Gespielt ist die Tübinger Inszenierung gut, wenn auch immer wieder das flotte Agieren, der Drive, der Pep fehlen. Der Regisseur kitzelt dennoch auch Parodie, Ironie und Sarkasmus aus dem Stück, verhilft seinem Ensemble, mit innerer Überzeugung und Energie zu agieren, intensiv zu spielen. Aber ein bisschen mehr Mut beim Kürzen und Streichen nähme ermüdende Längen aus der Inszenierung. Ein bisschen mehr Wagnis, zu experimentieren und Lessings Werk dramaturgisch zu aktualisieren, eröffnete die Möglichkeit, sich auf das Wesentliche des Werks zu konzentrieren, den inhaltlichen Kern zu übersetzen, um damit vor allem auch jüngeres Publikum für diesen gesellschaftspolitisch so wichtigen Stoff zu gewinnen. Das wäre in Zeiten einer wachsenden fremdenfeindlichen Stimmung in unserem Land ein großer Verdienst.
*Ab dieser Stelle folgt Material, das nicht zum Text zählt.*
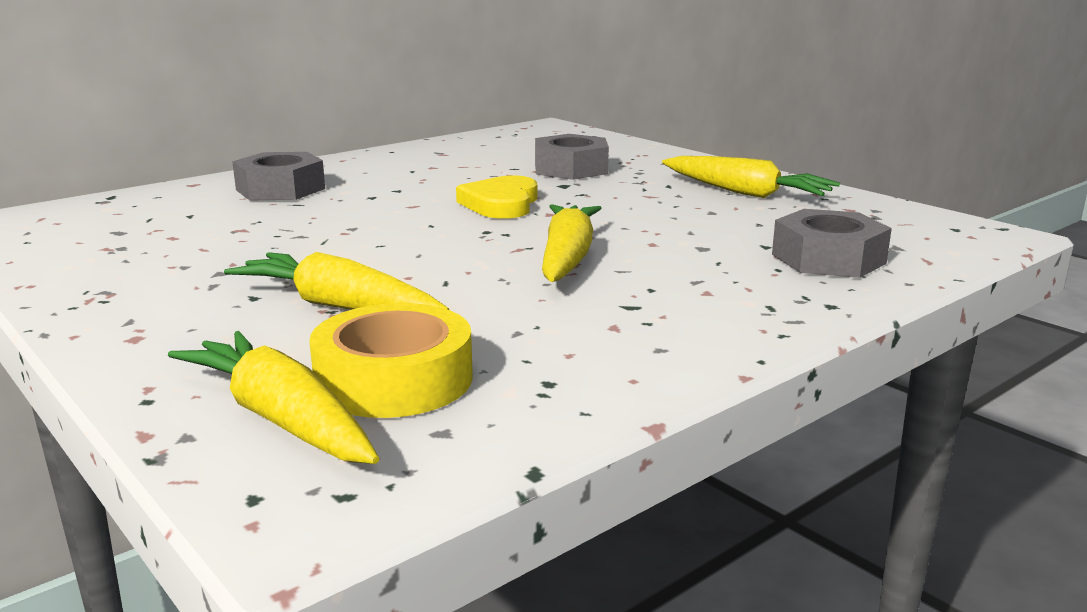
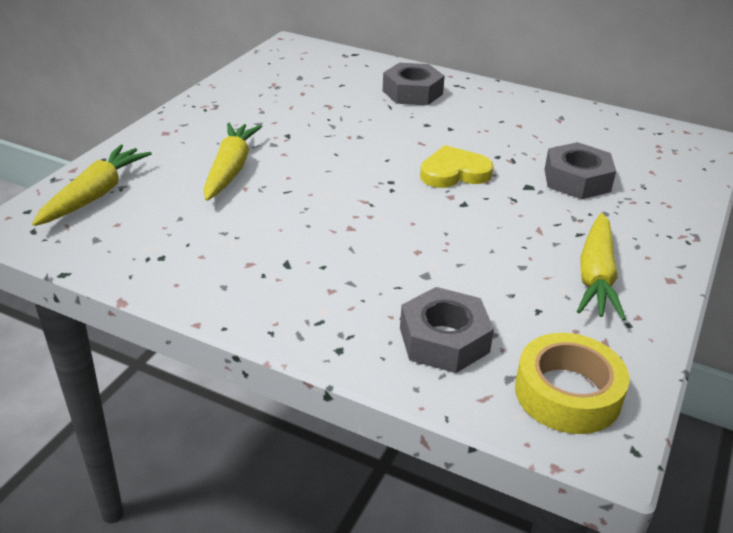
camera: 65 degrees right, 15 degrees up
(394, 379) = (146, 211): yellow tape -> yellow tape (567, 393)
(567, 258) = (359, 222): yellow carrot -> none

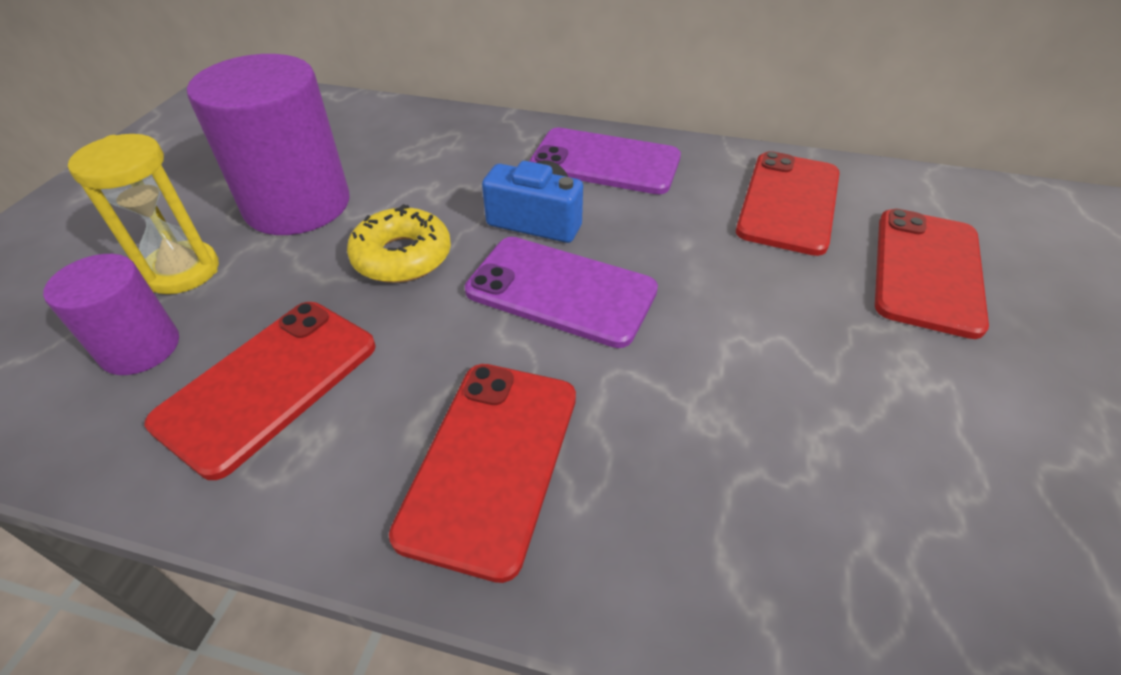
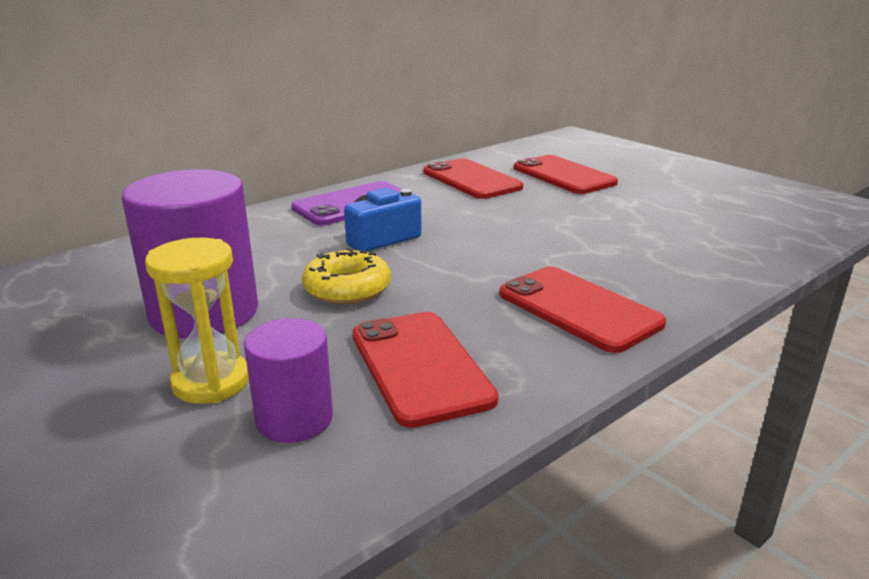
camera: 55 degrees left, 20 degrees down
(561, 291) = (460, 252): purple phone -> none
Schwäbisches Tagblatt, 4. Oktober 2016
(von Wilhelm Triebold)
Das Tübinger Landestheater weiß mit Lessings Versöhnungsklassiker recht wenig anzufangen.
(...)
Regisseur Christoph Roos ist kein Freund des womöglich sinnfreien Theaterspektakels, das zeichnet ihn aus. Doch warum er sich jetzt das klassischste aller Toleranzdramen vorgenommen hat, bleibt sein Geheimnis. Dabei zitiert das LTT-Programmheftchen einen möglichen Grund dafür herbei, mit dem klugen Autor Navid Kermani: Heutzutage müsse man, wo Lessings Appell zur Nächstenliebe folgenlos verhallt, weil er längst Allgemeingut geworden ist, solch eine Utopie erstmal negieren, um an sie wieder glauben zu können, "sonst wird sie affirmativ."
(...)
Patrick Schnicke, der aktuelle Nathan, kommt (...) als gelassener, geradezu unerschütterlich in sich ruhender Großmarkthändler daher, mit Kippa, talmudischem Gleichmut und leicht sephardischem Einschlag. Mehr ein Vertreter der praktischen als der reinen Vernunft.
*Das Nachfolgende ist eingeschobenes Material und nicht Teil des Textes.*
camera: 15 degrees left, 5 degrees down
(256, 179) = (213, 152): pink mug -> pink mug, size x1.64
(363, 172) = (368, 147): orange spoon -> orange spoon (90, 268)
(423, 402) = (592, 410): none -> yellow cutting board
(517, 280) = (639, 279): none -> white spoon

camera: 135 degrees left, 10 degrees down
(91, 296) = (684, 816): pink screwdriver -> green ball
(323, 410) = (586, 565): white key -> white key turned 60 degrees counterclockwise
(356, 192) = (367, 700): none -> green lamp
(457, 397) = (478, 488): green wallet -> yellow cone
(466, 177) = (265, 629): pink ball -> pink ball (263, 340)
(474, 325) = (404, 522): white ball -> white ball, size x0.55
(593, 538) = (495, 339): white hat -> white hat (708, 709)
Er kann nicht verstoßen werden, weil er sowieso nicht dazugehört. Als der klamme Potentat Saladin ihm auf den Weisheits-Zahn fühlen will, bewältigt der Prüfling den Mut- und Gewissenstest der "Ringparabel" erst einmal wie ein schüchterner Proband: die schwitzenden Hände auf die Knie gelegt, sich dann allerdings bald freiredend und auch freisprechend.
(...)
Dann skandiert ein Chor mit Macht Antisemitisches (...), streut Pegida-"Perlen" (...) oder stößt Dschihad-Drohungen aus (...).
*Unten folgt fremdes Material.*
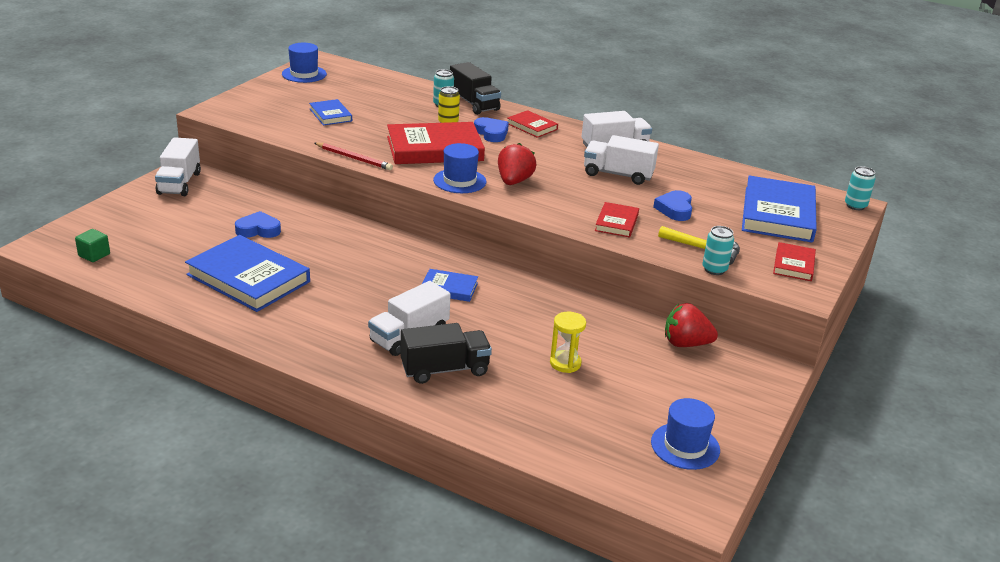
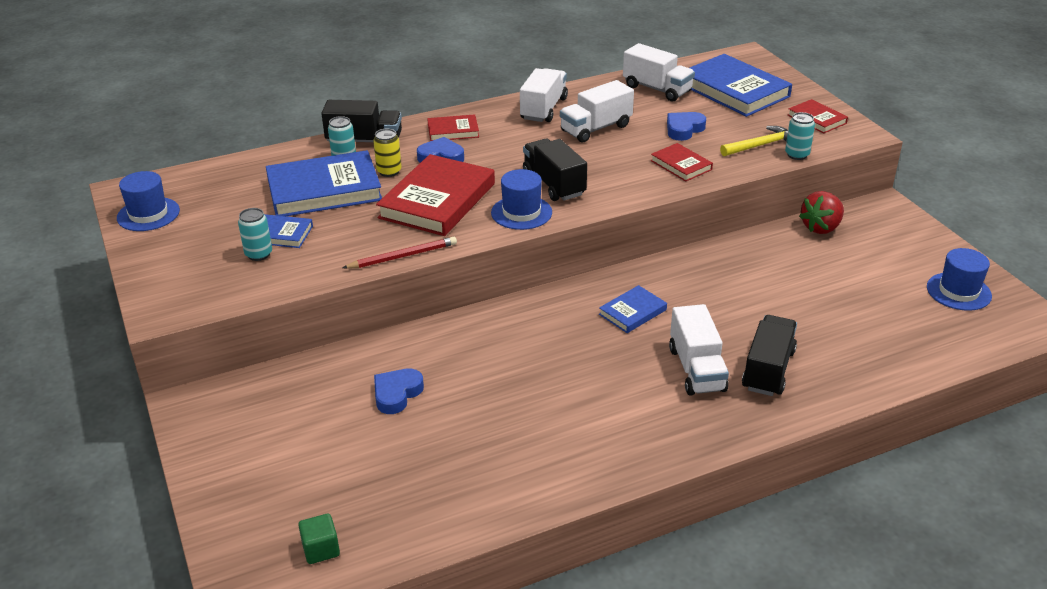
camera: 50 degrees left, 5 degrees up
(179, 183) = (217, 418): white truck -> white truck (657, 89)
(248, 278) = (494, 437): blue book -> blue book (324, 190)
(514, 181) = (554, 184): red strawberry -> black truck
(565, 363) = (806, 299): yellow hourglass -> none
(675, 209) = (684, 129): blue heart -> blue heart turned 90 degrees clockwise
(855, 206) = (750, 55): turquoise can -> turquoise can (259, 254)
Am Ende, vorm Blackout (des Bühnenlichts), stehen sie alle ein bisschen ratlos und bedröppelt in der Gegend herum. Keine "stumme Wiederholung allseitiger Umarmung", wie Lessing es vorschlug. Und auch kein Nathan demonstrativ im Abseits. Einfach so: Finito. Du meine Güte, warum auch nicht.